RECORDS SUPPLIED:
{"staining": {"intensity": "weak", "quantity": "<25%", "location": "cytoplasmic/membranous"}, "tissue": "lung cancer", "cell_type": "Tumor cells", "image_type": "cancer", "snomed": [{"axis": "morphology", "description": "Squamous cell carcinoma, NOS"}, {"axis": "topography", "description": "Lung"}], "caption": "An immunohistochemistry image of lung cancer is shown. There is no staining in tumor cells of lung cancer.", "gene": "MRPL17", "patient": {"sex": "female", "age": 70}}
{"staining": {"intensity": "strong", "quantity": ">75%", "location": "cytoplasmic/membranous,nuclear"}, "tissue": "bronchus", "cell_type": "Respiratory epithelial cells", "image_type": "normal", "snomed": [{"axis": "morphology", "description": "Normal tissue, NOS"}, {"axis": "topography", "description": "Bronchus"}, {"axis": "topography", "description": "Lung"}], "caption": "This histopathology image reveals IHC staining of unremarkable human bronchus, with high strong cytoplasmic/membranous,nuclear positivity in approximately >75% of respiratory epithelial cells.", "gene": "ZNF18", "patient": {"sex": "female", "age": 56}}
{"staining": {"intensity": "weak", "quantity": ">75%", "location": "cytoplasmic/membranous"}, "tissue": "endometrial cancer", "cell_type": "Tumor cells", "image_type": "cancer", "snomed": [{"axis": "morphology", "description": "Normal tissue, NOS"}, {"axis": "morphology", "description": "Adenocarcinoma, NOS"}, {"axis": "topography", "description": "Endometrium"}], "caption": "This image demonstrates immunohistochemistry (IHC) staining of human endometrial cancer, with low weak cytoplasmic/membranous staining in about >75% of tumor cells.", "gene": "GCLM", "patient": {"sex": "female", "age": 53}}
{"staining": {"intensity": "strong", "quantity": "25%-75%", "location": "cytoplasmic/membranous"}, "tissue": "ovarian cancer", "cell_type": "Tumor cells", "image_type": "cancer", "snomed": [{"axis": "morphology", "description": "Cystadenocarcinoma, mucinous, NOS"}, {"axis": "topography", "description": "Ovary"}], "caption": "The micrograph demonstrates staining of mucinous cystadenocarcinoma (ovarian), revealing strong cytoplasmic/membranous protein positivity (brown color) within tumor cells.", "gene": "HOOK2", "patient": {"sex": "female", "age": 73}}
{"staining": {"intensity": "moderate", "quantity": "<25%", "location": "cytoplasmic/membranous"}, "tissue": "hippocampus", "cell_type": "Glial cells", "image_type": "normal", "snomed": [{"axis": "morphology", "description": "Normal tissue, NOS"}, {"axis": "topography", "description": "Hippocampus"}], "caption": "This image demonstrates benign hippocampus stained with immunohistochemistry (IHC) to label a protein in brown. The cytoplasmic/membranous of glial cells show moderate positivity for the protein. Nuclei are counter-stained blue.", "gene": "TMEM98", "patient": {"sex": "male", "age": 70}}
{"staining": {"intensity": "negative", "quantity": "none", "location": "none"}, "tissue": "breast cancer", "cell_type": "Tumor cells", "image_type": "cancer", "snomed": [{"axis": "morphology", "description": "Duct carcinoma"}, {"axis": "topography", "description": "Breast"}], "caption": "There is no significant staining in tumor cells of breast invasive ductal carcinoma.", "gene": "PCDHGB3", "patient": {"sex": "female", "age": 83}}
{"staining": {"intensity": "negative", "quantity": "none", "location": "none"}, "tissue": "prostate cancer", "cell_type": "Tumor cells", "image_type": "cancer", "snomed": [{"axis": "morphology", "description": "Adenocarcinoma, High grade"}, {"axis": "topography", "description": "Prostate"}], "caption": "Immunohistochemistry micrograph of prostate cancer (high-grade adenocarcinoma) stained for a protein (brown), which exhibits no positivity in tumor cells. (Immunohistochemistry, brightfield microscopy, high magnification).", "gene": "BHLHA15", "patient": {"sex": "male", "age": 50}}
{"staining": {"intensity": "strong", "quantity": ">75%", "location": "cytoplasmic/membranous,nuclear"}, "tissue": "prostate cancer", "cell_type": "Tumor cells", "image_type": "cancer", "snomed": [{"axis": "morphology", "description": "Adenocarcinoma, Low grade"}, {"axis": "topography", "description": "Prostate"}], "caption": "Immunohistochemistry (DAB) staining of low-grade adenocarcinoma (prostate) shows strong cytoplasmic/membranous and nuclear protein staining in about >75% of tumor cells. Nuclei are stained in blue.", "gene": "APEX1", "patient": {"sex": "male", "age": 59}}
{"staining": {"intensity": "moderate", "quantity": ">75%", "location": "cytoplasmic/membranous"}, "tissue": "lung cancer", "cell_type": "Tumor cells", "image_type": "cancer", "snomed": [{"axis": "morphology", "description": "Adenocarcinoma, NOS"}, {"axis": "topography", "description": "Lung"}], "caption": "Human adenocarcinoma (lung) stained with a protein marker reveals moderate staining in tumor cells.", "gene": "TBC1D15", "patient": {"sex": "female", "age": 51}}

EXERCISE OBJECTIVE:
Would you please return every line in the listing where "brown" shows up?

ANSWER TO THIS PROBLEM:
{"staining": {"intensity": "strong", "quantity": "25%-75%", "location": "cytoplasmic/membranous"}, "tissue": "ovarian cancer", "cell_type": "Tumor cells", "image_type": "cancer", "snomed": [{"axis": "morphology", "description": "Cystadenocarcinoma, mucinous, NOS"}, {"axis": "topography", "description": "Ovary"}], "caption": "The micrograph demonstrates staining of mucinous cystadenocarcinoma (ovarian), revealing strong cytoplasmic/membranous protein positivity (brown color) within tumor cells.", "gene": "HOOK2", "patient": {"sex": "female", "age": 73}}
{"staining": {"intensity": "moderate", "quantity": "<25%", "location": "cytoplasmic/membranous"}, "tissue": "hippocampus", "cell_type": "Glial cells", "image_type": "normal", "snomed": [{"axis": "morphology", "description": "Normal tissue, NOS"}, {"axis": "topography", "description": "Hippocampus"}], "caption": "This image demonstrates benign hippocampus stained with immunohistochemistry (IHC) to label a protein in brown. The cytoplasmic/membranous of glial cells show moderate positivity for the protein. Nuclei are counter-stained blue.", "gene": "TMEM98", "patient": {"sex": "male", "age": 70}}
{"staining": {"intensity": "negative", "quantity": "none", "location": "none"}, "tissue": "prostate cancer", "cell_type": "Tumor cells", "image_type": "cancer", "snomed": [{"axis": "morphology", "description": "Adenocarcinoma, High grade"}, {"axis": "topography", "description": "Prostate"}], "caption": "Immunohistochemistry micrograph of prostate cancer (high-grade adenocarcinoma) stained for a protein (brown), which exhibits no positivity in tumor cells. (Immunohistochemistry, brightfield microscopy, high magnification).", "gene": "BHLHA15", "patient": {"sex": "male", "age": 50}}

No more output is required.